Cover those walls
The old-school wallcovering is back in a big way, and you don’t need a big space to make it work. In fact, the right print and some complementary details can make a small bathroom the most impactful room in the home.
Consider the vanity
The floating vanity trend looks great in any type of space, but it was tailor-made for a small bathroom. Because it doesn’t extend all the way to the floor, there is an airiness you wouldn’t get with a traditional vanity. You can find versions with built-in storage, because who doesn’t need a place to put a hair dryer?
And, keep it light and bright. This bathroom packs a lot into a compact space, but the color palette keeps it feeling airy. And the upscale materials, with marble tiles used in contrasting shapes, add a glam feel.
Who says you can only display “bathroom-style art” in a bathroom? Ditch those framed pictures of Victorian baths and hang something you love, like this Robert Longo drawing in a New York City powder room.
Keeping the palette bright white makes this space feel breezy and allows the snazzy details to stand out. A herringbone shape on the floor adds interest, and the modern brass fixtures would look amazing in any size bathroom.
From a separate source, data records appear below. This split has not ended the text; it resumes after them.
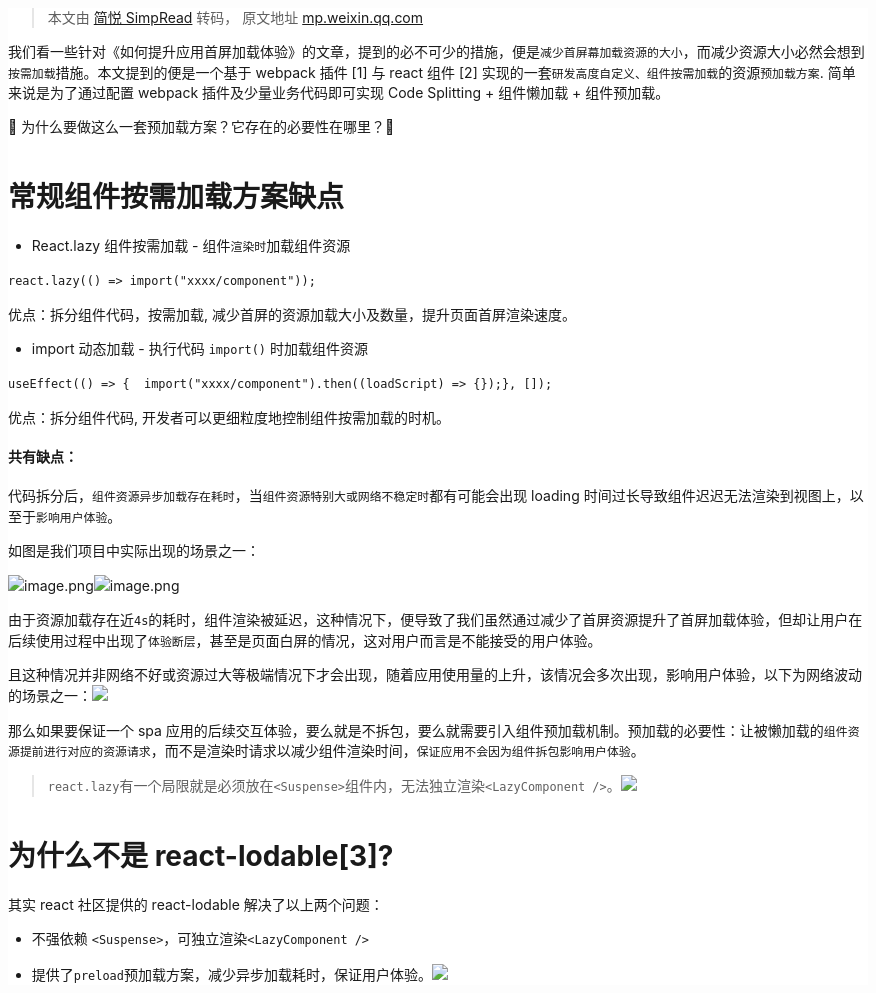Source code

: > 本文由 [简悦 SimpRead](http://ksria.com/simpread/) 转码， 原文地址 [mp.weixin.qq.com](https://mp.weixin.qq.com/s/xhJEIIJ23NbtjRC00cr25w)

我们看一些针对《如何提升应用首屏加载体验》的文章，提到的必不可少的措施，便是`减少首屏幕加载资源的大小`，而减少资源大小必然会想到`按需加载`措施。本文提到的便是一个基于 webpack 插件 [1] 与 react 组件 [2] 实现的一套`研发高度自定义、组件按需加载`的资源`预加载方案`. 简单来说是为了通过配置 webpack 插件及少量业务代码即可实现 Code Splitting + 组件懒加载 + 组件预加载。

🧐 为什么要做这么一套预加载方案？它存在的必要性在哪里？🧐

常规组件按需加载方案缺点
============

*   React.lazy 组件按需加载 - 组件`渲染时`加载组件资源
    

```
react.lazy(() => import("xxxx/component"));
```

优点：拆分组件代码，按需加载, 减少首屏的资源加载大小及数量，提升页面首屏渲染速度。

*   import 动态加载 - 执行代码 `import()` 时加载组件资源
    

```
useEffect(() => {  import("xxxx/component").then((loadScript) => {});}, []);
```

优点：拆分组件代码, 开发者可以更细粒度地控制组件按需加载的时机。

#### 共有缺点：

代码拆分后，`组件资源异步加载存在耗时`，当`组件资源特别大或网络不稳定时`都有可能会出现 loading 时间过长导致组件迟迟无法渲染到视图上，以至于`影响用户体验`。

如图是我们项目中实际出现的场景之一：

![](https://mmbiz.qpic.cn/sz_mmbiz_png/VicflqIDTUVXsNDTF6eEicblZm9SZKWXPYtxdzhtMxW5VwD3wbgsZyKOtlZYR9KLRYCOp1BibkIvE5wk0ZPDYGsibw/640?wx_fmt=png)image.png![](https://mmbiz.qpic.cn/sz_mmbiz_png/VicflqIDTUVXsNDTF6eEicblZm9SZKWXPYAb6UngpOYZAsN6bJtCcrQdWiaaj10cdiakxagysDHDWtXuFCwJwr1icxw/640?wx_fmt=png)image.png

由于资源加载存在近`4s`的耗时，组件渲染被延迟，这种情况下，便导致了我们虽然通过减少了首屏资源提升了首屏加载体验，但却让用户在后续使用过程中出现了`体验断层`，甚至是页面白屏的情况，这对用户而言是不能接受的用户体验。

且这种情况并非网络不好或资源过大等极端情况下才会出现，随着应用使用量的上升，该情况会多次出现，影响用户体验，以下为网络波动的场景之一：![](https://mmbiz.qpic.cn/sz_mmbiz_png/VicflqIDTUVXsNDTF6eEicblZm9SZKWXPYoe2N6KBoxicvJSGUpvXYszRSVznm2Aa1uO8xK5n9QyezXOVKdWtgtXw/640?wx_fmt=png)

那么如果要保证一个 spa 应用的后续交互体验，要么就是不拆包，要么就需要引入组件预加载机制。预加载的必要性：让被懒加载的`组件资源提前进行对应的资源请求`，而不是渲染时请求以减少组件渲染时间，`保证应用不会因为组件拆包影响用户体验`。

> `react.lazy`有一个局限就是必须放在`<Suspense>`组件内，无法独立渲染`<LazyComponent />`。![](https://mmbiz.qpic.cn/sz_mmbiz_png/VicflqIDTUVXsNDTF6eEicblZm9SZKWXPY0jdwg9A8MW26zxDlaYxQBrhEAVCQRSFLm4B17n8MPzV9ibLQiaTPg1Gw/640?wx_fmt=png)

为什么不是 react-lodable[3]?
=======================

其实 react 社区提供的 react-lodable 解决了以上两个问题：

*   不强依赖 `<Suspense>`，可独立渲染`<LazyComponent />`
    
*   提供了`preload`预加载方案，减少异步加载耗时，保证用户体验。![](https://mmbiz.qpic.cn/sz_mmbiz_png/VicflqIDTUVXsNDTF6eEicblZm9SZKWXPYqibUVGsm9pQRbCQ0u0iabgnqpuuW8ibBkUwA9NbJJcZAUj0UoejJV2G2w/640?wx_fmt=png)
Creating a sleek and stylish bathroom in a small space is enough of a challenge without having to think about where you’re going to put everything. But, if your bathroom isn’t just a space for occasional guests (or even if you just need a place to store the extra toilet paper), storage has to be a consideration. Whether it’s a vanity with drawers, baskets you put on open shelving, or a custom cabinet, there are a lot of options. Apartment Therapy has some great ideas here.
Make tile your friend
There are a number of tricks you can use with tile to make your bathroom feel more expansive. “Set floor tiles diagonally to increase the perceived size of the floor,” said SF Gate. “Choose rectangular wall tiles and set them horizontally on the walls to increase the perceived width of the space. Use the same color of tiles on the floor and walls to reduce the difference between wall and floor. If possible, carry the floor tile up the wall behind the fixtures, right to the ceiling. This visually expands the wall height.”
In this New York City bathroom, zig-zag tile runs “straight into the shower stall,” said House Beautiful. The lack of interruption creates a larger feel.